Extrait fourni
——

Récemment vu sur le site de la RTBF, une grande révolution en Turquie: désormais, il est possible pour une jeune fille d'assister aux cours universitaires voilée, chose qui était interdite depuis 12 ans. En apparence anodin, cet événement est le dernier d'une longue série qui ne peut qu'éveiller mon attention et susciter chez moi une interrogation: la laïcité et la démocratie sont-elles toujours d'actualité en Turquie?

 

Jusqu'à présent, la Turquie faisait figure de championne de la modernité parmi les nombreux pays à majorité musulmane, sans doute l'un de ceux permettant le plus de liberté et affirmant avec la plus forte conviction son caractère laïc, autrement dit une séparation nette entre religion et affaires publiques. Il s'agit de plus d'un régime parlementaire, avec des élections régulières permettant l'alternance entre majorité et opposition, et dans l'ensemble une relative liberté de pensée et d'expression, du moins si l'on compare la situation avec ce qu'il en est dans la plupart des pays du Maghreb, du Proche et du Moyen Orient. Bref, globalement, on peut parler à son égard de démocratie laïque.

 

Cependant, il y a plusieurs ombres au tableau, et non des moindre. Qui plus est, il est fâcheux de voir ces ombres se multiplier ces derniers temps. Il semblerait qu'il y ait une nette radicalisation, tant au niveau politique qu'au niveau religieux. Voyons donc ce qu'il en est.

 

D'une part, et on le sait depuis un bout de temps, la liberté d'expression est assez relative. J'ai bien dit qu'elle était « à comparer avec ce qui se fait ailleurs ». On le sait, les médias le rappelant assez souvent, il est des sujets qui fâchent en Turquie. Des sujets tabous, dont la population elle-même n'a qu'une image déformée par des années de propagande. Le meilleur exemple est bien entendu le génocide arménien et sa reconnaissance. Je compte prochainement aborder le sujet des génocides dans un article à part, car c'est un thème important, souvent méconnu, et un vocable sous lequel on a tendance à réunir tout et n'importe quoi. Pour faire bref, un génocide vise à la suppression physique totale et organisée d'un groupe d'individu définit selon des critères ethniques, raciaux ou religieux. On avait tenté à une époque de rajouter le critère « classe sociale » dans la liste, mais l'URSS y avait apposé son véto, et on comprend vite pourquoi en sachant que dès lors, divers régimes d'extrême gauche auraient été accusés des pires génocides que le monde ait connu, renvoyant le nazisme à l'échelon de modeste amateur. En regard à cette définition, se dégagent divers points importants dans la qualification de génocide. Premièrement, il y a l'extermination posée comme but recherché, et non comme conséquence. Par exemple, l'esclavage des noirs n'est pas un génocide, car le but n'était pas d'exterminer la « race » noire, mais bien de l'exploiter. Deuxièmement, il y a une notion d'échelle et d'organisation: le groupe visé est assurément grand, et il ne suffit pas d'avoir la volonté de le détruire pour y parvenir. En pratique, les rares cas de génocides avérés et reconnus ont souvent nécessités des moyens colossaux pour être mis en œuvre. La Shoah a ainsi pesé lourd sur l'industrie allemande. En posant ces quelques conditions, on constate que le génocide arménien répond bien à cette qualification: le but était clairement de déporter et d'exterminer les Arméniens, accusés de tous les maux (mais aussi les Grecs du Pont, Assyriens et d'autres minorités) pour effectuer une purification ethnique, laquelle se déroulait à grande échelle. Pour avoir une idée: entre un million et un million et demi d'Arméniens, 350 000 Grecs et 500 000 Assyriens furent massacrés. Soit deux millions de morts en tout.

——

Exercice 1
D'après le texte sur la laïcité en Turquie, depuis combien d'années les jeunes filles voilées n'avaient-elles pas le droit d'assister aux cours universitaires ?
Exercice 2
Prolongez le texte sur la laïcité en Turquie en reprenant juste après sa dernière phrase.

——

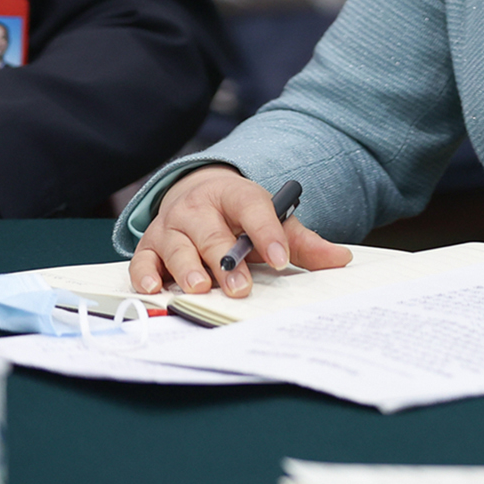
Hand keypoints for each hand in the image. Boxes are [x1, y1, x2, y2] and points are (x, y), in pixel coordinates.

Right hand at [128, 164, 348, 297]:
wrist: (198, 197)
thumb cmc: (239, 217)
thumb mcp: (272, 221)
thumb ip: (302, 242)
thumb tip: (341, 259)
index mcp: (233, 194)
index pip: (252, 208)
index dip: (267, 232)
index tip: (281, 258)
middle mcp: (197, 207)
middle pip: (211, 233)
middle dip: (226, 261)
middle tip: (241, 287)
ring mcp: (170, 226)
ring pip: (177, 247)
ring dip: (188, 268)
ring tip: (201, 287)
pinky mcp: (148, 247)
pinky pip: (142, 262)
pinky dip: (146, 276)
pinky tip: (156, 289)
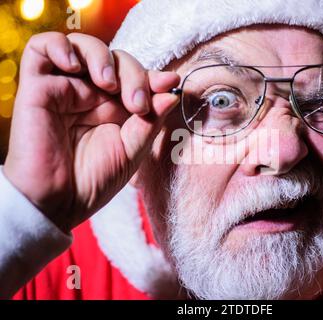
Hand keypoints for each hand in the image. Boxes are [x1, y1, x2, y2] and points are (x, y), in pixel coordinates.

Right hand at [3, 32, 179, 231]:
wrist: (57, 204)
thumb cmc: (94, 182)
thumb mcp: (132, 151)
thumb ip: (150, 121)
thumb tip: (172, 92)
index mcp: (115, 109)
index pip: (135, 77)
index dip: (152, 76)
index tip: (171, 83)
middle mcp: (91, 95)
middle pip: (116, 59)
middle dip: (134, 75)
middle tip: (137, 105)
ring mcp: (65, 88)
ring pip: (83, 46)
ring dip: (102, 57)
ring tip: (108, 84)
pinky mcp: (37, 87)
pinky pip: (42, 47)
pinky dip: (60, 46)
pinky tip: (74, 67)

——

Réponse 1
Depuis 12 ans.

Réponse 2
 

Or, cette réalité est niée. Non seulement le gouvernement turc favorise le négationnisme, mais il va même plus loin en sanctionnant tout auteur d'une autre version, qu'il soit Turc ou étranger. La négation est tellement forte, qui si vous interrogez au hasard un turc dans la rue à Constantinople, celui-ci vous répondra à tous les coups par la négative concernant le génocide arménien. Le contrôle des idées à ce sujet est extrêmement bien fait, et laisse peu de marge de manœuvre pour établir la vérité. Le meilleur de tout, c'est que dans l'immédiat après guerre, la réalité de ce génocide n'était pas niée en Turquie. Les responsables en ont même été jugés et punis, la plupart étant condamnés à mort et exécutés. Puis, sous l'impulsion d'un nationalisme ressurgissant, le sujet a peu à peu été éclipsé, pour finalement être banni et devenir tabou. Et ce alors même que pendant ce temps, en Europe, il devenait de bon ton et politiquement correcte de s'excuser pour « les torts causés au monde [des anciennes colonies] ». Et ça va même loin: le fameux article 305 du code pénal turc, sanctionnant tout ce qui « porte atteinte à la nation » permet de condamner un éventuel contestataire de la version officielle à une peine allant jusque 15 ans de prison. Et bien entendu, le gouvernement turc exerce des pressions diplomatiques plus ou moins fortes à l'encontre des instances étrangères ayant reconnu le génocide.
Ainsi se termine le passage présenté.